Manual removal of late-season weeds can pay off in the long run by facilitating harvest and reducing deposits to the weed seed bank.

This article outlines organic weed management strategies and techniques for cucurbits, based on an understanding of:

  • General principles of ecological weed management
  • Growth habit and life cycles of cucumber, squash, and other cucurbit crops
  • Cultural methods and production systems for organic cucurbits
  • Inherent vulnerabilities and strengths of these crops in relation to weeds


Cucumber, winter squash, and other cucurbit crops require good weed control during early stages of crop development. Once established, they tolerate most later-emerging weeds without significant yield reductions. However, late season weeds require management to prevent weed propagation, to maintain good air circulation for the crop, and to facilitate harvest.

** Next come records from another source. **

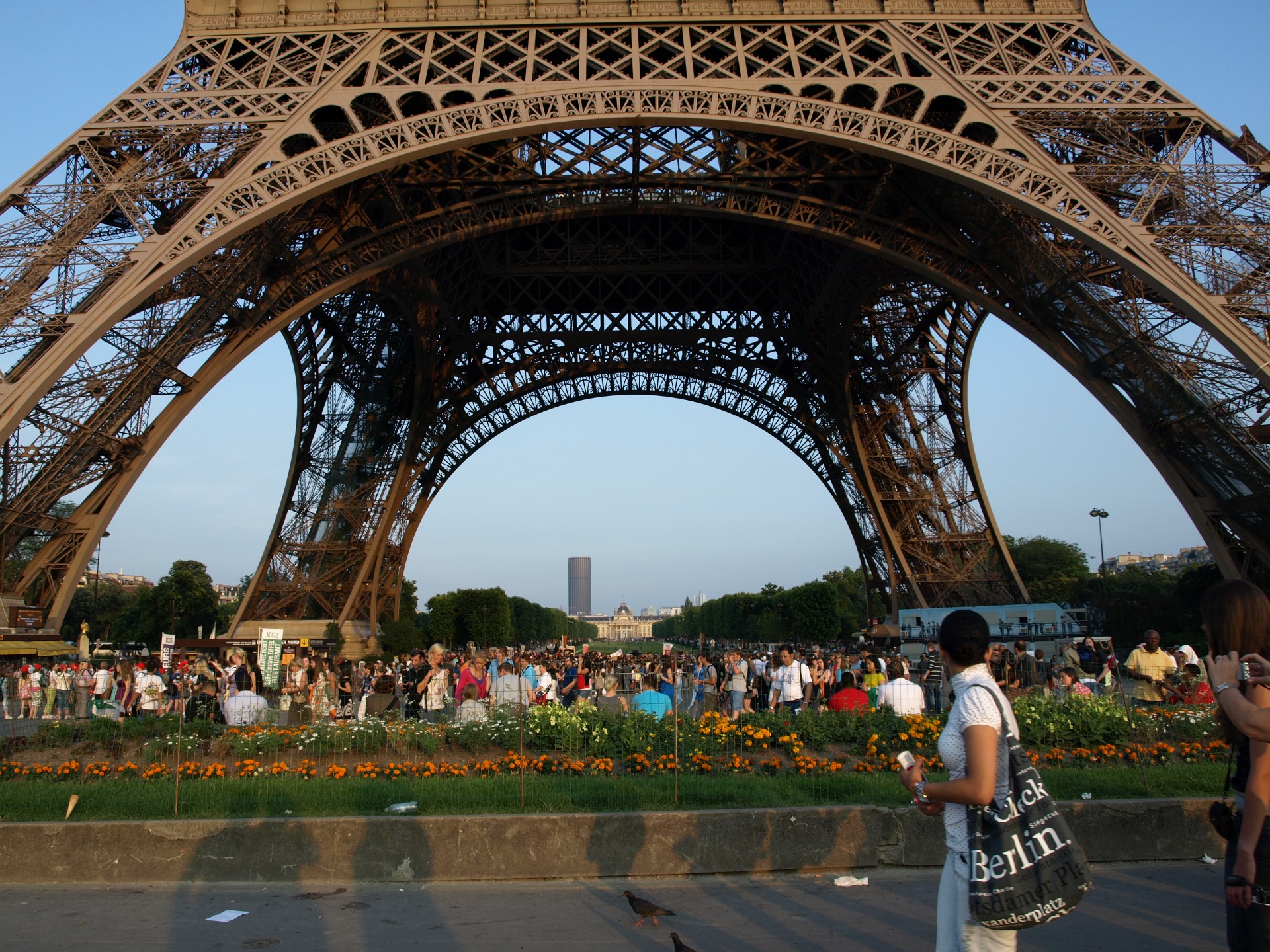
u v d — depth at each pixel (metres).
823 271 56.78
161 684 32.03
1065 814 15.94
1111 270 36.81
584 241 64.06
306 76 38.94
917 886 14.52
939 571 66.19
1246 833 6.64
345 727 21.75
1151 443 37.69
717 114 36.12
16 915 13.38
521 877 15.18
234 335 40.12
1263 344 30.77
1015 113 36.88
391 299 56.41
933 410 67.62
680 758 19.67
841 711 22.75
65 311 32.50
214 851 15.29
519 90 37.12
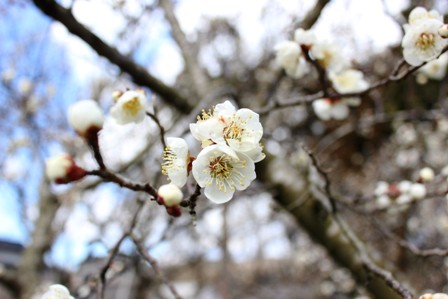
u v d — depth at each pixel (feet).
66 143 1.89
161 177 1.13
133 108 0.76
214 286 4.10
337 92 1.10
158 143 1.58
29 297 1.83
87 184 1.77
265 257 4.12
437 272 2.15
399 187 1.20
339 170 2.90
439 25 0.78
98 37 1.24
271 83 1.65
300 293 3.75
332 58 1.03
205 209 1.39
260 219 3.43
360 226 2.30
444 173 1.13
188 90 1.87
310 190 1.32
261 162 1.50
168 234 1.32
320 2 1.42
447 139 2.53
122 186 0.63
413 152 2.62
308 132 2.72
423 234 2.37
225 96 1.39
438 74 1.17
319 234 1.47
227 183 0.64
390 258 2.31
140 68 1.40
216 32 2.55
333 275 2.90
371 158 2.85
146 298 2.60
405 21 1.43
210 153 0.62
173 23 1.67
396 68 0.90
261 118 1.55
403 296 0.79
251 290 3.90
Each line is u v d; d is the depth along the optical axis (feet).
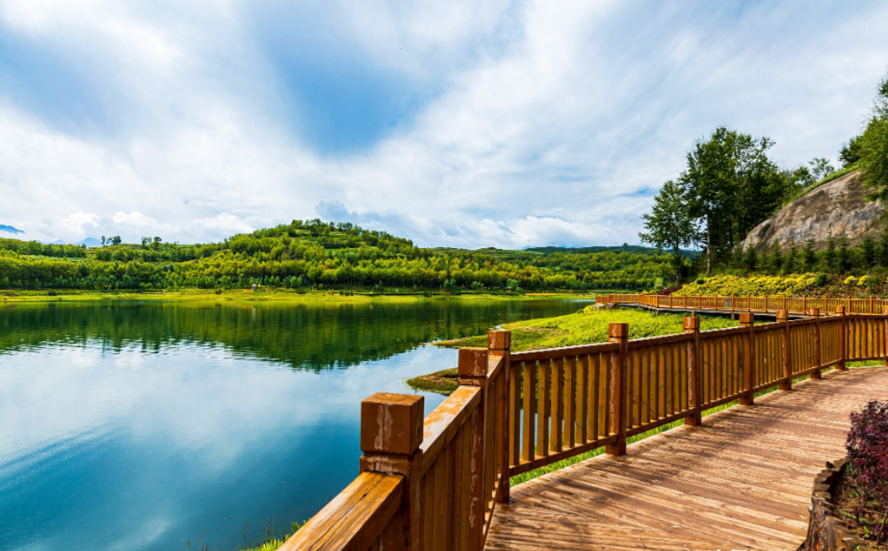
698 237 165.17
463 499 5.71
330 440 53.93
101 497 40.34
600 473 12.12
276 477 43.91
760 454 13.66
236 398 73.87
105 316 241.35
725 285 128.26
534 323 146.41
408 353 113.91
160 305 340.80
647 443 14.53
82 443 54.44
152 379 89.20
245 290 511.40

Crop Life Cycle and Growth Habit, Impacts of Weeds, and Minimum Weed-Free Period

Cucumber, squash, melon, pumpkin, and other members of the cucurbit family are heat-loving summer annual vegetables, and should be planted in warm soil to get off to a good start. Seedlings emerge within 3–4 days after direct-sowing at soil temperatures of 77–95 °F, take 6–12 days at 68 °F, and may fail to emerge from soil cooler than 60 °F (Maynard and Hochmuth, 1997).

Most cucumber, melon, and winter squash cultivars grow as spreading vines, whereas zucchini, summer squash, and a few varieties of cucumber and winter squash have a more compact (bush) growth habit. With optimal warmth, moisture, and soil fertility, cucumber and winter squash grow rapidly, and begin sending out vines within 25–35 days after planting. Depending on cultivar, row and plant spacings, and growing conditions, the crop may close canopy (foliage completely covers the ground within and between rows) by 40–60 days after planting. Fruits set, develop and become harvest-ready approximately 45–60 days (cucumber, zucchini, summer squash) or 80–120 days (winter squash, pumpkin, melon) after planting.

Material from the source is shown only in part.